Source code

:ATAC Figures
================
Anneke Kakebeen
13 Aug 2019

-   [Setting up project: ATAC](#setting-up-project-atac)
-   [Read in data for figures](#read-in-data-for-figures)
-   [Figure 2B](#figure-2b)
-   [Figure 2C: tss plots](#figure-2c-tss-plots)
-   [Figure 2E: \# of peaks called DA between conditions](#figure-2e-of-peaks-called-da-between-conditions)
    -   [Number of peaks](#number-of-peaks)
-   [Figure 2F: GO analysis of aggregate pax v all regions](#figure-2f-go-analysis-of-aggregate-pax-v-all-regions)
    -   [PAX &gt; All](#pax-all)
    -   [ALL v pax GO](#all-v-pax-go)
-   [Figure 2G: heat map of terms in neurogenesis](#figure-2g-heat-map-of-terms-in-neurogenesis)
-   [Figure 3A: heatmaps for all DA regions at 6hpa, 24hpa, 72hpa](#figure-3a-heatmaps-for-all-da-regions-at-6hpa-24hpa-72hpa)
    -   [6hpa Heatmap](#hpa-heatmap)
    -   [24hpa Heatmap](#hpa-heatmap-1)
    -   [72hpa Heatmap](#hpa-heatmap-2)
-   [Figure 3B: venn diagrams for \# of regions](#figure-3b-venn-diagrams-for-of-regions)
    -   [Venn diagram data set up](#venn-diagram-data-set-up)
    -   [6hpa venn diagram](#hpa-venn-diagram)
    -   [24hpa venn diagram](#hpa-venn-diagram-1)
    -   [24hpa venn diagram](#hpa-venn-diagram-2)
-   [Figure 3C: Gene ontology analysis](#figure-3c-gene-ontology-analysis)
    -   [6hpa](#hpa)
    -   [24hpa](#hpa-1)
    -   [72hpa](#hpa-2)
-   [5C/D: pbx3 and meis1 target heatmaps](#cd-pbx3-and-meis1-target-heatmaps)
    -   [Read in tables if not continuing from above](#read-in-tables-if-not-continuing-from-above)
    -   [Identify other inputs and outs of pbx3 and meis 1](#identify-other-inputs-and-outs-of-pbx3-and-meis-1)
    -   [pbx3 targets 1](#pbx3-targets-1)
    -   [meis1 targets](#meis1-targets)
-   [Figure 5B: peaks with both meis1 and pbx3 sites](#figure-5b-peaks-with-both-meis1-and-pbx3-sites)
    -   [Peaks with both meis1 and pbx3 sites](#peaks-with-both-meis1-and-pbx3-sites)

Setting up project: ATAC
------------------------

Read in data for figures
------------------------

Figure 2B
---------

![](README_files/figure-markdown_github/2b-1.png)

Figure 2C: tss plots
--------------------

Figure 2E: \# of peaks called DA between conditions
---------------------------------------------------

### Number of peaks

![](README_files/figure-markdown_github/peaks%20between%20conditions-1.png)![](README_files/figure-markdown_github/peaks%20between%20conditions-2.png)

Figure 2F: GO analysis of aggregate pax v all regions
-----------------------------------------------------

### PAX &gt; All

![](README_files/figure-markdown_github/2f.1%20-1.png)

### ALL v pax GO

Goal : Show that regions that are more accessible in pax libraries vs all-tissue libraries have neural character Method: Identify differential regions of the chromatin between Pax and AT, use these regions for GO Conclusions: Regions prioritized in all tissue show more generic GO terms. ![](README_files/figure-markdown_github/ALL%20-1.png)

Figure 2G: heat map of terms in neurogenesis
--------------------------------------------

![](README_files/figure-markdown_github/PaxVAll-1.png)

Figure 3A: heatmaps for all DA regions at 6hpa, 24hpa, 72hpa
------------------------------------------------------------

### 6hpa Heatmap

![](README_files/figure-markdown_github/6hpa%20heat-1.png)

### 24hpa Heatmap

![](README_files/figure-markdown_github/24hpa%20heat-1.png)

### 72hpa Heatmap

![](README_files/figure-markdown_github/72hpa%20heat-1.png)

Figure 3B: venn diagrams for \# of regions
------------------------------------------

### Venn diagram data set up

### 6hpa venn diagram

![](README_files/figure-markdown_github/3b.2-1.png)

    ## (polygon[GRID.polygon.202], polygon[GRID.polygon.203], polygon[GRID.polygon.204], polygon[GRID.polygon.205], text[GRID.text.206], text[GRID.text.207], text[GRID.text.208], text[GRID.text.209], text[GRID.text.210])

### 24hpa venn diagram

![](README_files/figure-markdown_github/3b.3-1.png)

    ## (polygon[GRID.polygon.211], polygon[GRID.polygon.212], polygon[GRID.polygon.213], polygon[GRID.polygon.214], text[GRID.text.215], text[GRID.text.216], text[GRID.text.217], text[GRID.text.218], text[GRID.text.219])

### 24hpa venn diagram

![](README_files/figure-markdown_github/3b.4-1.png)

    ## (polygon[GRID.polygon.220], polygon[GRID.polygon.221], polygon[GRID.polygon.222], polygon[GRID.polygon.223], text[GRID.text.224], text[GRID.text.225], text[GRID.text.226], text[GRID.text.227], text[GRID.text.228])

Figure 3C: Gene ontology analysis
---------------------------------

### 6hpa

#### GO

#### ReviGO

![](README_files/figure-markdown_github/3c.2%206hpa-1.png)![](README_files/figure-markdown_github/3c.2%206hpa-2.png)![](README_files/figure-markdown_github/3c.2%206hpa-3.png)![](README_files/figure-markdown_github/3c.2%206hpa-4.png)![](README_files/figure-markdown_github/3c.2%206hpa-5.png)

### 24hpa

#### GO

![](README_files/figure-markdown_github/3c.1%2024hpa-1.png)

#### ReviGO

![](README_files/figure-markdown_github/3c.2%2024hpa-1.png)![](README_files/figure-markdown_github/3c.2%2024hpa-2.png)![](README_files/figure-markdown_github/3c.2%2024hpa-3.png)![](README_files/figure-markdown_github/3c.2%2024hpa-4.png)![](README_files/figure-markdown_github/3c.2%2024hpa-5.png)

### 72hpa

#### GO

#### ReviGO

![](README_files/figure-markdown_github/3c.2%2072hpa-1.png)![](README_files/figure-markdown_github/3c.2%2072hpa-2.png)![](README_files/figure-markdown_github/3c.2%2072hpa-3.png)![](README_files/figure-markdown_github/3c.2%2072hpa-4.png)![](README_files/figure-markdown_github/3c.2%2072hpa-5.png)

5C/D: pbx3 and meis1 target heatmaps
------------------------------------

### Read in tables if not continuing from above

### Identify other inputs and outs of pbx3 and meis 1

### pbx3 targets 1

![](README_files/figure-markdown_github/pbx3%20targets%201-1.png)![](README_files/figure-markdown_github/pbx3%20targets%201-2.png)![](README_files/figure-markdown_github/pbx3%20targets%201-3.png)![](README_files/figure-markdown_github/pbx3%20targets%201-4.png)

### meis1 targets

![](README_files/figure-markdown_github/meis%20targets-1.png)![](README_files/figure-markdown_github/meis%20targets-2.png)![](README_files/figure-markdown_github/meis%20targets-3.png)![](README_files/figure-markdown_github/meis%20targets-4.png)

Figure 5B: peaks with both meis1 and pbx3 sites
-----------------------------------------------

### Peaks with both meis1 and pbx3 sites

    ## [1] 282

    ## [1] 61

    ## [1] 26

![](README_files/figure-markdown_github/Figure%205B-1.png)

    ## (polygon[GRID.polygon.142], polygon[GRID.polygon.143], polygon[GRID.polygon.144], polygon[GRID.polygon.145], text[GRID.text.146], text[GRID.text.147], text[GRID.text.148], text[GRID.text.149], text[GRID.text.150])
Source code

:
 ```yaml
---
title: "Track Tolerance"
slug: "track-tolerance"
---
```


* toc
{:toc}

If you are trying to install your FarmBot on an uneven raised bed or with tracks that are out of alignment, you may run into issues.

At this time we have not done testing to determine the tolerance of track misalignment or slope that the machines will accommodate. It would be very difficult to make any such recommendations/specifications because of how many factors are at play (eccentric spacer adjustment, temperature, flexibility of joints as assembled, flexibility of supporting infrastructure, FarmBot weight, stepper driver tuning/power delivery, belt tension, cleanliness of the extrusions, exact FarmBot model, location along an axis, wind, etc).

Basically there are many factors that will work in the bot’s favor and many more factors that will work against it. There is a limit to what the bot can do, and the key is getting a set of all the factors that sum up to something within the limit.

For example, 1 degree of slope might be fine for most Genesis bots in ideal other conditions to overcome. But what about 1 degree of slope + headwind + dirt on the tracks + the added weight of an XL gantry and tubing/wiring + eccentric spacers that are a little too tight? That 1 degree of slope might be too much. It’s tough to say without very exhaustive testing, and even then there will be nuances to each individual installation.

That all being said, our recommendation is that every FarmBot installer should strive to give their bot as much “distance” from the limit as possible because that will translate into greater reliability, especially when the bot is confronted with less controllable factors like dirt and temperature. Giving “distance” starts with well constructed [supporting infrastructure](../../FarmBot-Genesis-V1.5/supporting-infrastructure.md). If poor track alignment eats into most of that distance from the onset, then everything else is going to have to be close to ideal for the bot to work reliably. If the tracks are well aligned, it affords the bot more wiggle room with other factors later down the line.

» **Problem**
Could you return all lines from the records that include the word "there"?

» **Task response**
Basically there are many factors that will work in the bot’s favor and many more factors that will work against it. There is a limit to what the bot can do, and the key is getting a set of all the factors that sum up to something within the limit.
For example, 1 degree of slope might be fine for most Genesis bots in ideal other conditions to overcome. But what about 1 degree of slope + headwind + dirt on the tracks + the added weight of an XL gantry and tubing/wiring + eccentric spacers that are a little too tight? That 1 degree of slope might be too much. It’s tough to say without very exhaustive testing, and even then there will be nuances to each individual installation.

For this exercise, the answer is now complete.